Il colpo di scena, con sorpresa rispetto al calo subìto negli ultimi anni, arriverebbe da Forza Italia. Il partito di Berlusconi, alle prese con una rivincita giudiziaria tuttora magra, sarebbe l’ago della bilancia sia della coalizione sia della sussistenza dell’esecutivo. In primis, la posizione sul Mes, quando si deciderà, sarà determinante. Infatti, se il premier cederà alle volontà del Pd e accetterà il Fondo, oltre a essere vessato dai “suoi” 5 Stelle, si avvicinerà alle posizioni del Cavaliere, che da sempre è favorevole al prestito, a differenza degli alleati. Inoltre, Orlando (Pd) ha sostenuto che “il dialogo con Forza Italia va coltivato con cura”; tali affermazioni, nate a seguito di una “sparata” azzurra in tema di appoggio al governo, sono state smorzate da Berlusconi. Resta aperta, però, la porta per un sostegno alla maggioranza, qualora necessario. Quanto scritto, se fosse confermato dalla realtà dei fatti, metterebbe in difficoltà il Centrodestra: senza i (pochi ma buoni) voti di Forza Italia, Salvini e Meloni non godono della maggioranza atta a governare. Perciò dovranno tenersi stretto il Cav., il quale è consapevole che ogni mossa è decisiva, tanto per la ripresa dei suoi dopo il crollo elettorale, quanto per una sua riabilitazione politica, più vendicativa che fattuale, a onor del vero.
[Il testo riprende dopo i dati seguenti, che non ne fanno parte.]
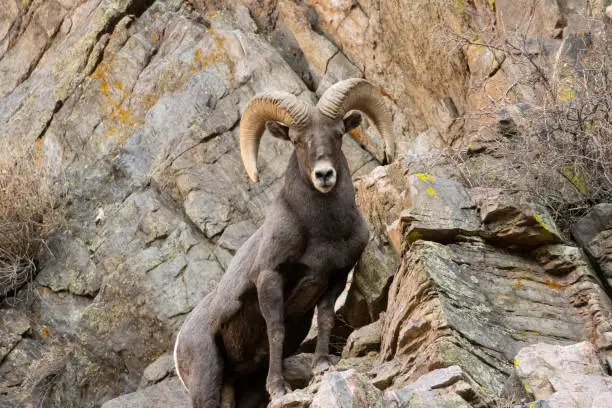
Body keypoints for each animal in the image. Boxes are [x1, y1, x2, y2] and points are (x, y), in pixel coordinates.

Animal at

L’autunno del Centrodestra sarà una stagione di volta, in ballo c’è la possibilità dell’urna, in gioco c’è il destino dei leader. La natura in autunno si spoglia, non per rinascere, ma per morire. Chissà se la coalizione saprà innovarsi, far cadere le foglie secche e prepararsi a fronteggiare la durezza dei tempi.
I segnali, finora, non incoraggiano neppure i più pavidi.